Edward West Business Day Monday, March 01, 2010
 
Brimstone Investment Corporation, the empowerment group that turned around to a profit in the year to December 31, had been working hard to manage its empowerment status and dividends would be paid to black shareholders holding 54% of the group, executive deputy chairman Fred Robertson said last week.

Its investment interests include Life Healthcare, fishing groups Sea Harvest and Oceana, clothing maker House of Monatic, and financial services firms Lion of Africa and Aon SA.

Brimstone made a R337,5m profit in the year to December 31 after a R106,4m loss the previous year. The group declared a dividend of 32c per share, from 24c.

Robertson told the Investment Analysts Society in Johannesburg last week there was a big debate on empowerment, whether it was successful, and whether black businessmen tended to become only silent partners. He said this was not the case for Brimstone, with short-term insurer Lion of Africa being built into a successful company from almost scratch.

The group had built its assets steadily over 15 years and had institutional shareholder support, while many other empowerment companies had disappeared from the JSE.

“For us, it’s important that 54% of our dividends go straight into black hands. We started on the Cape Flats with shareholders in Mitchells Plain and Khayelitsha, but now we are a national empowerment spread…. People want to be able to see we have this shareholding when we do deals.”

Brimstone had grown the book value of its assets from R267,8m in 2002 to R5,59bn last year.

The Sea Harvest hake fishing and processing subsidiary had pipped its main rival to hold the biggest market share in SA, and chances were good the 1% rise in total allowable catch this year would continue growing. Last year’s export performance was hurt by a stronger rand.

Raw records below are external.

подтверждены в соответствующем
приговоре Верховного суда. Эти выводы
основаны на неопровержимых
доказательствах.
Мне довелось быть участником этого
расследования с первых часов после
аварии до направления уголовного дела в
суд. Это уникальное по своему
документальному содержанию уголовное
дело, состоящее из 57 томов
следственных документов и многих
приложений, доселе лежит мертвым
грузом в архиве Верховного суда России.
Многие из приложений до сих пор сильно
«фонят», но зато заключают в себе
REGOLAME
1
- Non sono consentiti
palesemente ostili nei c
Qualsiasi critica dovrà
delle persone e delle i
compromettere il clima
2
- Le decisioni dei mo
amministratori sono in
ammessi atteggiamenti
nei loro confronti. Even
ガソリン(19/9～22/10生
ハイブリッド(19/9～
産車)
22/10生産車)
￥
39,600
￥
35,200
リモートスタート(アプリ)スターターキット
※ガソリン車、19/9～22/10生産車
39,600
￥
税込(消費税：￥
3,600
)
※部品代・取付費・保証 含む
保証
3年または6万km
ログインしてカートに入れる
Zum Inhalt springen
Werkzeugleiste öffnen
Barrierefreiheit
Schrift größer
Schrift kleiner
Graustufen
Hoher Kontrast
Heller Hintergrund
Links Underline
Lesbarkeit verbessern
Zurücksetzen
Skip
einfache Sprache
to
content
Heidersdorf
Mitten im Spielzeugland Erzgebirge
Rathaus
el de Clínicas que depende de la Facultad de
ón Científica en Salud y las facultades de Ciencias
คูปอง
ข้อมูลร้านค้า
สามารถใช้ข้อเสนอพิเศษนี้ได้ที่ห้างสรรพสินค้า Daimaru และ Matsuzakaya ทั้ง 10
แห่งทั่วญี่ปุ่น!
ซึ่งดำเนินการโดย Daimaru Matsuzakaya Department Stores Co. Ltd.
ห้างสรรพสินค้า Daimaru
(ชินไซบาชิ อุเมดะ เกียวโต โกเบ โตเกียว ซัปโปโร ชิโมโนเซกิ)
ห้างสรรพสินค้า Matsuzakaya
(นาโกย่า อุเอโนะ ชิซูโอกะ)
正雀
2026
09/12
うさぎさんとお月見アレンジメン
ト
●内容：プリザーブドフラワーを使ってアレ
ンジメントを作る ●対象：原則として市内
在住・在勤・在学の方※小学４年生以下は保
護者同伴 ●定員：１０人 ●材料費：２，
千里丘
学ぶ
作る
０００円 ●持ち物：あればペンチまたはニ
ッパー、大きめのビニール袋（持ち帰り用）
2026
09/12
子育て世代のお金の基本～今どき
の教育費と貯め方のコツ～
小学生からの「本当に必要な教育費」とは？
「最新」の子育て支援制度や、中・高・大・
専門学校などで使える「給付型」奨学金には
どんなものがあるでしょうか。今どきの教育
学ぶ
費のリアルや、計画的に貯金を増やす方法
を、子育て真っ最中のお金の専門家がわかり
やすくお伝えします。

House of Monatic had moved back to what it did best, making formal wear, and had made a profit every month since last May — barring September, when there was a two-week strike. It was budgeting for a profit this year.

Life Healthcare, which owns and operates 55 acute care facilities, increased patient paid days from 1,5-million a year in 2006 to 1,8-million last year. Admissions were up from 500 000 to just less than 600 000, and the number of theatre cases was just under 350 000, from 250 000. Revenue had risen from more than R5,5bn to just under R8bn and taxed earnings were just under R800m, from more than R300m.

There has been speculation Life Healthcare may list in the first half of this year. Formalities regarding approvals for restructuring plans were under way and an announcement was expected soon, a spokesman said.